The appeals courts handling the Mississippi and Florida cases are among the last at that level to take up the same-sex marriage issue in the eighteen months since the Supreme Court’s decision in United States v. Windsor set off a wave of lower court rulings, most of which have nullified state bans.  The only other appeals courts yet to weigh in are in the First and Eighth Circuits, but cases are also pending in each.

The Supreme Court currently has pending on its docket five cases.  Four of those are appeals by same-sex couples seeking to challenge the decision by the U.S. Court of Appeals for the Sixth Circuit, a decision that upheld bans in four states and thus broke the pattern followed in other appeals courts.  The fifth is an appeal contesting a federal judge’s ruling upholding the Louisiana ban — only one of two by trial-level judges to do so.  The Louisiana petition seeks to test that state’s ban even before the Fifth Circuit rules on it.

The Justices have not yet scheduled any of those cases for initial consideration.  The earliest that they may do so is likely to be the private Conference on January 9.

Currently, the Fifth Circuit is scheduled to hold separate hearings on January 9 — before the same three-judge panel of judges — in the case from Louisiana and another from Texas.  As a result of an order issued Thursday, the Mississippi case is also being expedited, and it will be heard by that same panel — although not necessarily on the same day.  The Fifth Circuit refused a request by same-sex couples to hear all three of the cases at the same time.

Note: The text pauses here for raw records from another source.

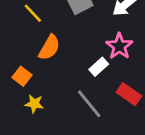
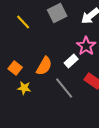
orange semicircle: (49, 48) -> (44, 66), moved

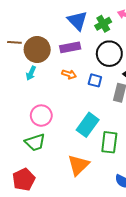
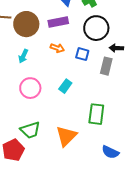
cyan arrow: (31, 73) -> (23, 56), moved
cyan rectangle: (88, 125) -> (65, 86), moved, size x0.6
green trapezoid: (35, 142) -> (30, 130), moved

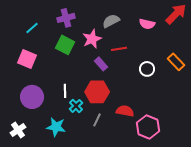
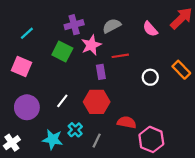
purple cross: (66, 18) -> (74, 25), moved
pink semicircle: (147, 24) -> (150, 29), turned 35
purple rectangle: (101, 64) -> (101, 72), turned 32
white line: (65, 91) -> (62, 101), turned 40
cyan cross: (76, 106) -> (75, 130), moved
gray line: (97, 120) -> (97, 141), moved

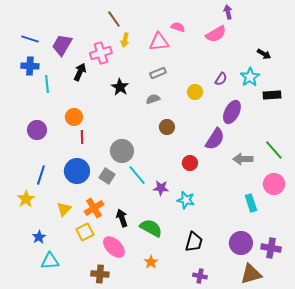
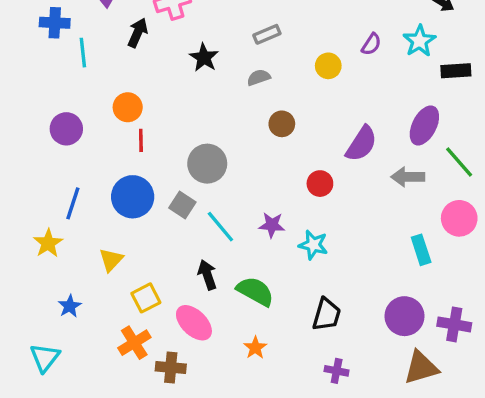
purple ellipse: (232, 112) -> (424, 125), moved
cyan line: (137, 175) -> (220, 227), moved
orange cross: (94, 208) -> (134, 343), moved
cyan triangle: (50, 261) -> (45, 358), moved, turned -48

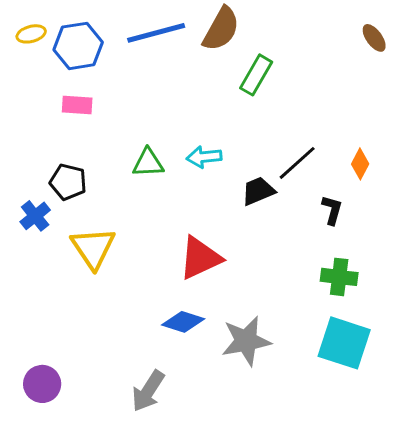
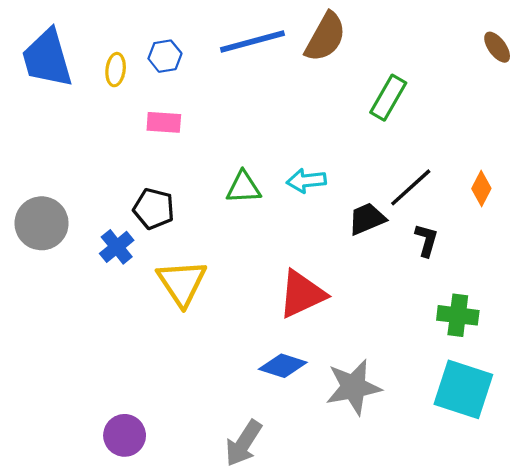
yellow ellipse: (31, 34) -> (116, 70), moved, turned -68
blue hexagon: (78, 46) -> (165, 56), size x0.6
green rectangle: (256, 75) -> (388, 98), moved
black L-shape: (332, 210) -> (426, 240), moved

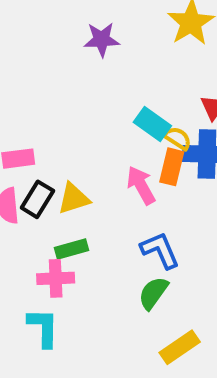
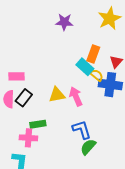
orange rectangle: (172, 167) -> (93, 54), moved
yellow triangle: (74, 199) -> (57, 95), moved
green semicircle: (153, 293) -> (88, 147), moved

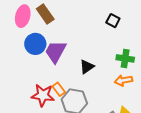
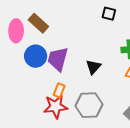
orange rectangle: (59, 89) -> (59, 90), moved, turned 72

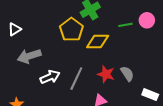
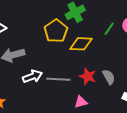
green line: (125, 25) -> (109, 29), turned -48
gray line: (76, 79) -> (58, 79), turned 65

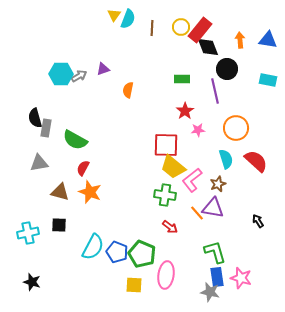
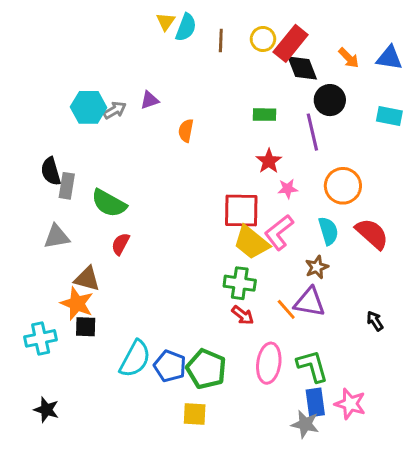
orange arrow: (240, 40) -> (349, 58), turned 140
pink L-shape: (192, 180) -> (279, 232), moved
orange star: (90, 192) -> (77, 304), moved
red arrow: (170, 227) -> (243, 315), moved
pink ellipse: (166, 275) -> (269, 363), moved

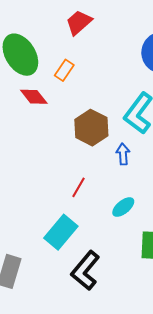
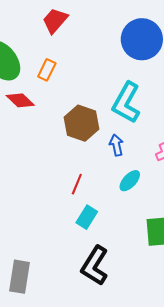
cyan ellipse: (123, 207) -> (130, 181), moved
cyan rectangle: (61, 232) -> (87, 217), moved, size x0.7

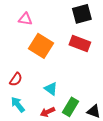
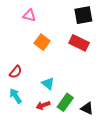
orange square: (41, 46) -> (42, 42), size x0.7

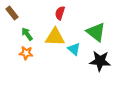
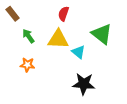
orange star: (26, 53) -> (27, 65), moved
black star: (100, 61) -> (84, 84), moved

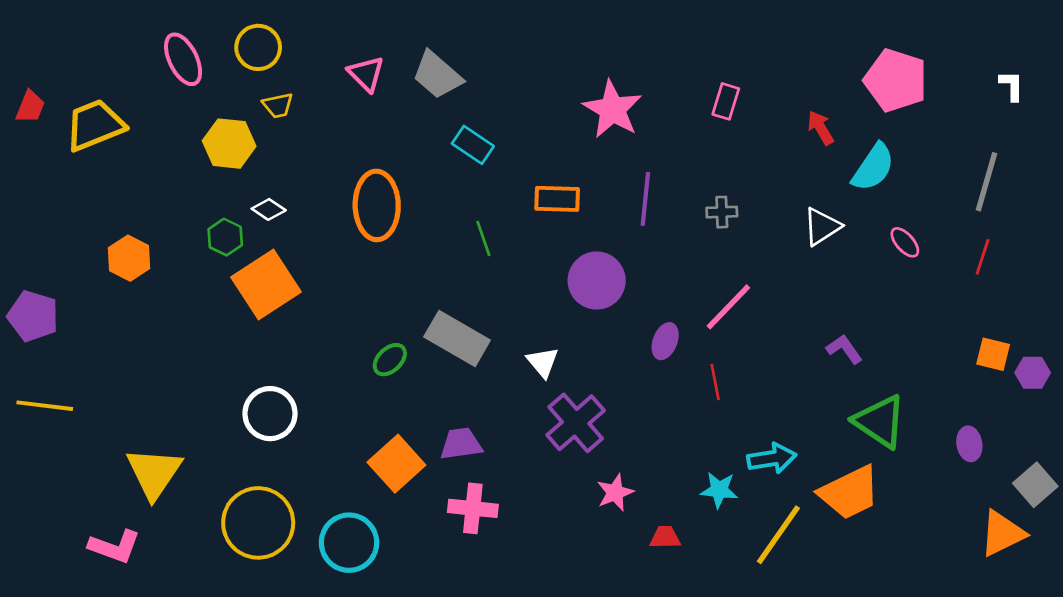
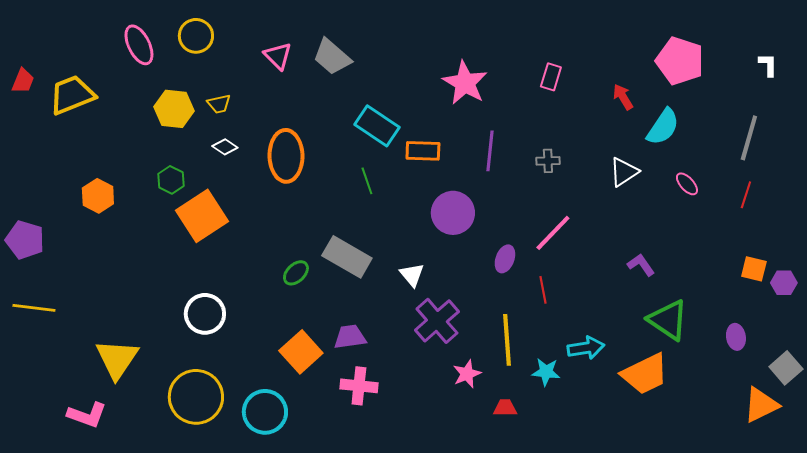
yellow trapezoid: (278, 105) -> (219, 104), moved
cyan rectangle: (473, 145) -> (377, 126), moved, size x1.4
white diamond: (269, 209) -> (225, 147), moved
yellow line: (778, 535) -> (507, 340), moved, turned -39

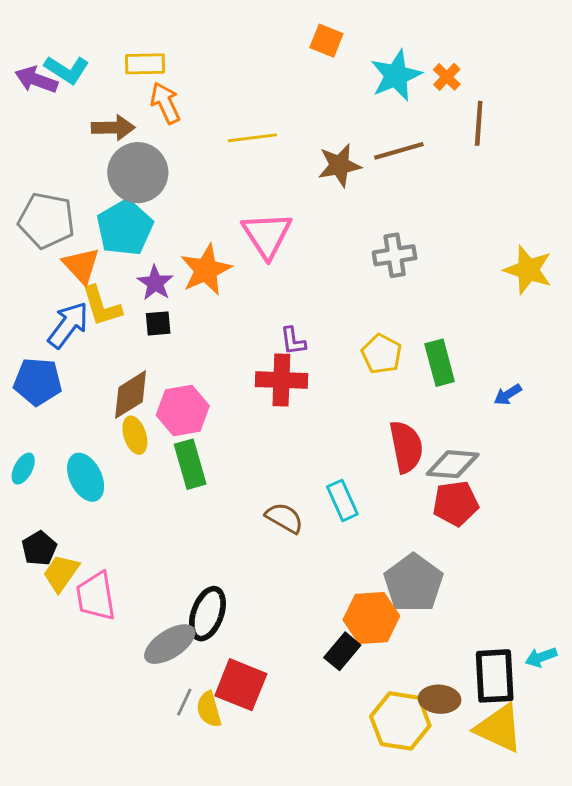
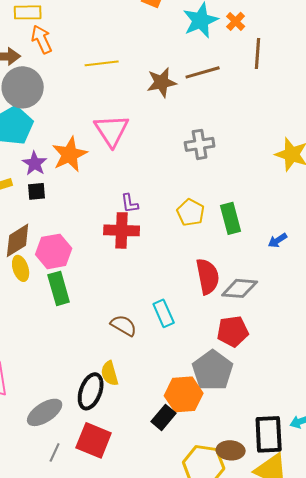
red pentagon: (455, 503) -> (233, 331), moved
black ellipse: (207, 614) -> (91, 391), moved
yellow semicircle: (209, 709) -> (110, 373), moved

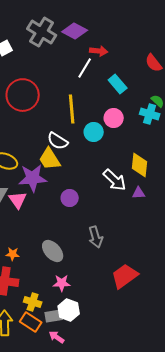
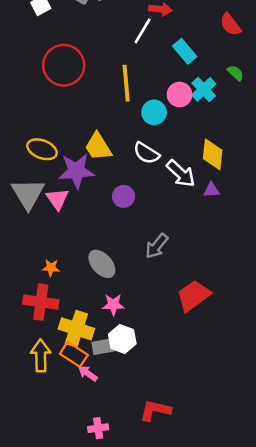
cyan cross: (150, 114) -> (204, 89), moved, turned 30
white semicircle: (58, 141) -> (146, 153), moved
gray arrow: (96, 237) -> (157, 246), turned 55
yellow cross: (33, 302) -> (76, 329), size x1.5
pink arrow: (57, 337) -> (88, 373), moved

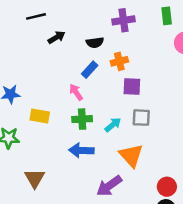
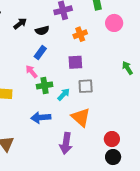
black arrow: (56, 37) -> (20, 24), moved
orange cross: (119, 61) -> (80, 34), moved
green cross: (82, 119) -> (45, 85), moved
purple arrow: (109, 186) -> (66, 143), turned -40

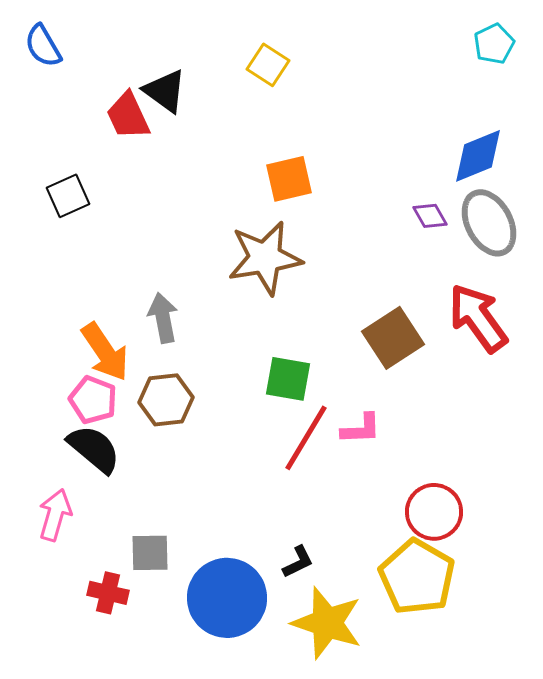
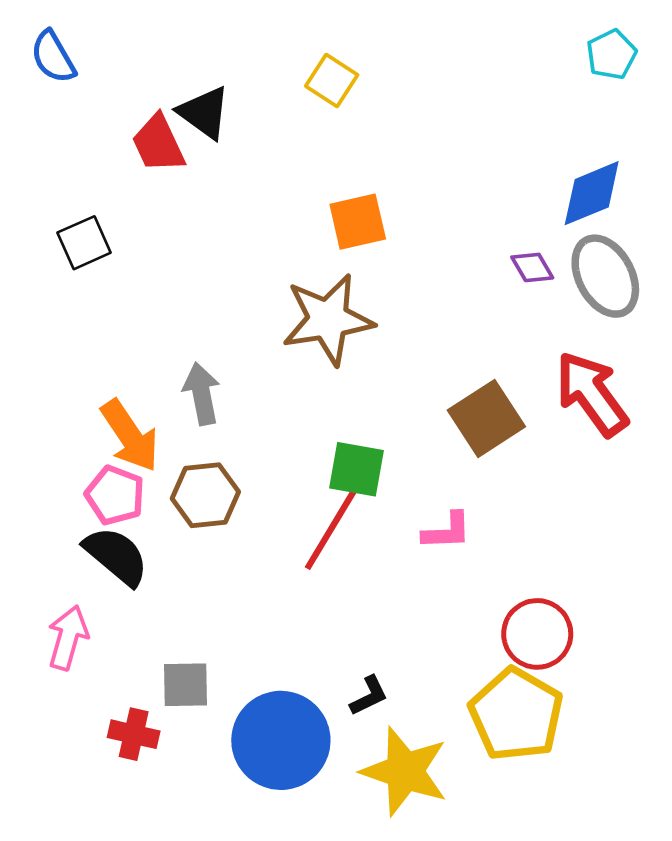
red line: (306, 438) -> (330, 530), moved

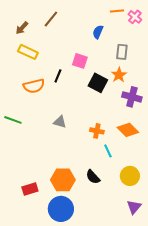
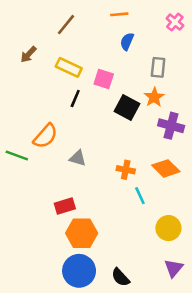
orange line: (117, 11) -> (119, 14), moved
brown arrow: (22, 28) -> (29, 54), moved
yellow rectangle: (28, 52) -> (69, 67), moved
orange semicircle: (34, 86) -> (45, 136), moved, turned -35
black semicircle: (93, 177) -> (121, 277), moved
red rectangle: (30, 189) -> (65, 206), moved

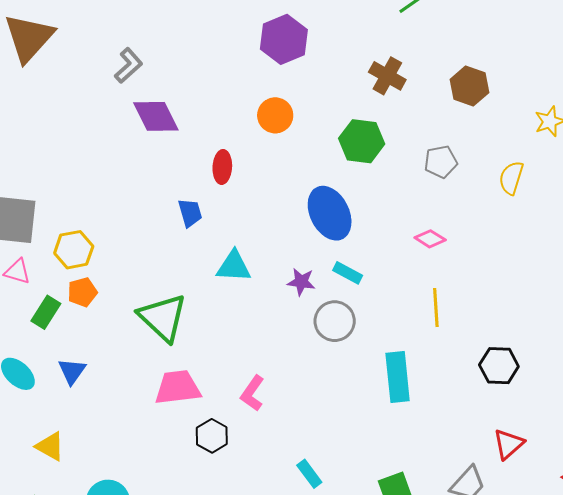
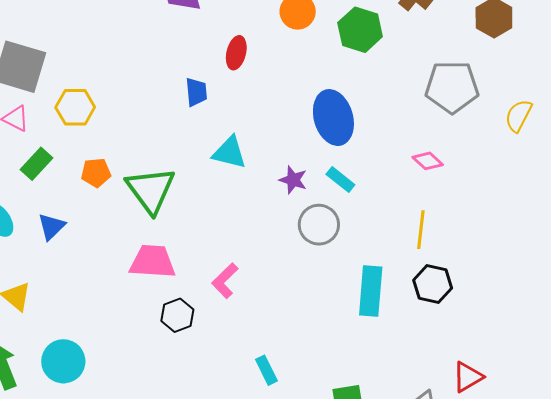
green hexagon: (362, 141) -> (360, 30), moved
gray pentagon: (441, 162) -> (452, 87), size x1.6
orange pentagon: (82, 292) -> (96, 173), moved
black hexagon: (499, 366) -> (433, 284), moved

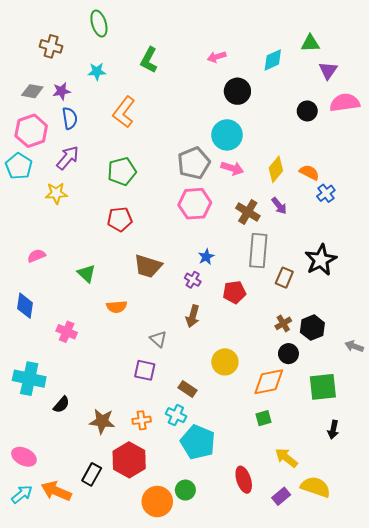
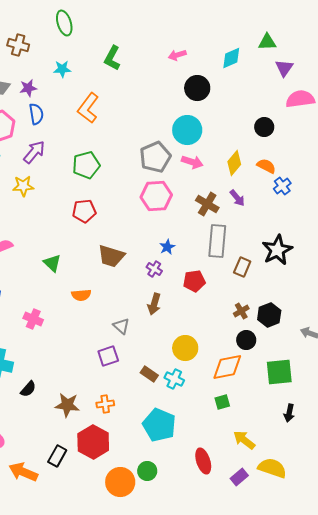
black circle: (307, 111) -> (264, 127), moved
purple square: (145, 370) -> (108, 356), turned -30
cyan cross: (176, 415) -> (174, 379), moved

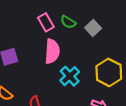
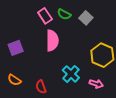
cyan cross: (70, 76) -> (71, 74), moved

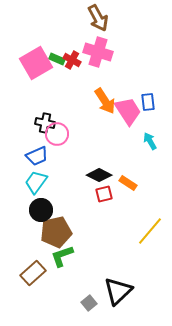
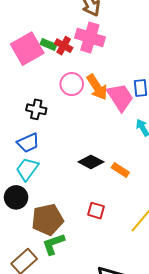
pink circle: (57, 134) -> (72, 84), moved
red square: (104, 194) -> (96, 211), moved, turned 30
black circle: (41, 210) -> (16, 197), moved

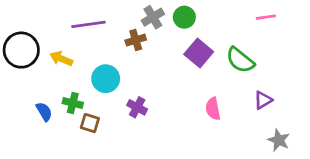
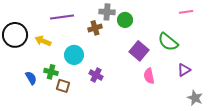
gray cross: (153, 17) -> (107, 12), turned 35
green circle: (184, 17) -> (125, 20), moved
purple square: (199, 53) -> (139, 51), moved

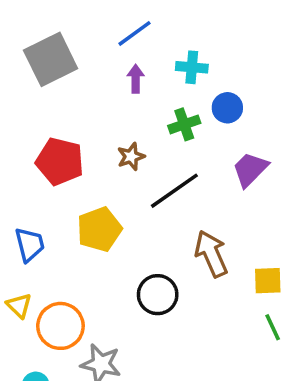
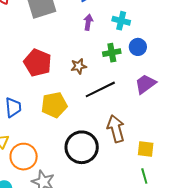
black circle: (158, 295) -> (82, 147), size x1.4

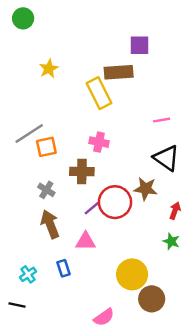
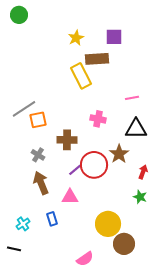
yellow star: (49, 69) -> (76, 38), moved
pink cross: (99, 142) -> (98, 119), moved
black triangle: (166, 158) -> (136, 129), turned -35
brown star: (146, 189) -> (119, 154), turned 30

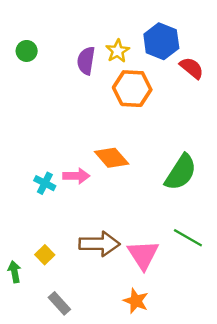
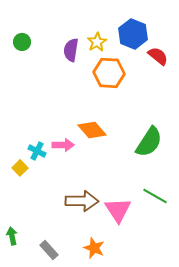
yellow square: (45, 255) -> (20, 168), moved
green arrow: (14, 272) -> (12, 236), moved
orange star: (136, 301) -> (94, 248), moved

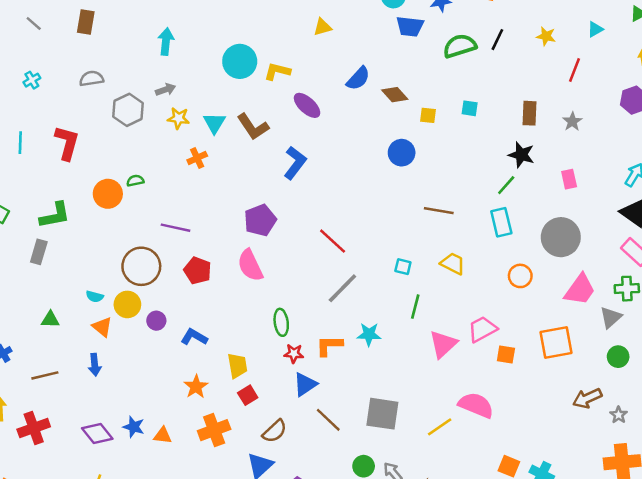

State officials had gone to the Fifth Circuit with a plea for a delay because the federal judge in Jackson who ruled against the state’s ban last month only put off his ruling for fourteen days, thus raising the prospect that such marriages could begin December 9.  As other federal appeals court have, while they studied state appeals, the Fifth Circuit granted the requested delay, to last while the appeal proceeds.

Noting that it was moving ahead on a faster-than-usual schedule on the three cases, the Fifth Circuit said that “a temporary maintenance of the status quo balances the possibility of harm [to same-sex couples] with the need to resolve [their] claims in a manner that is both expeditious and circumspect.”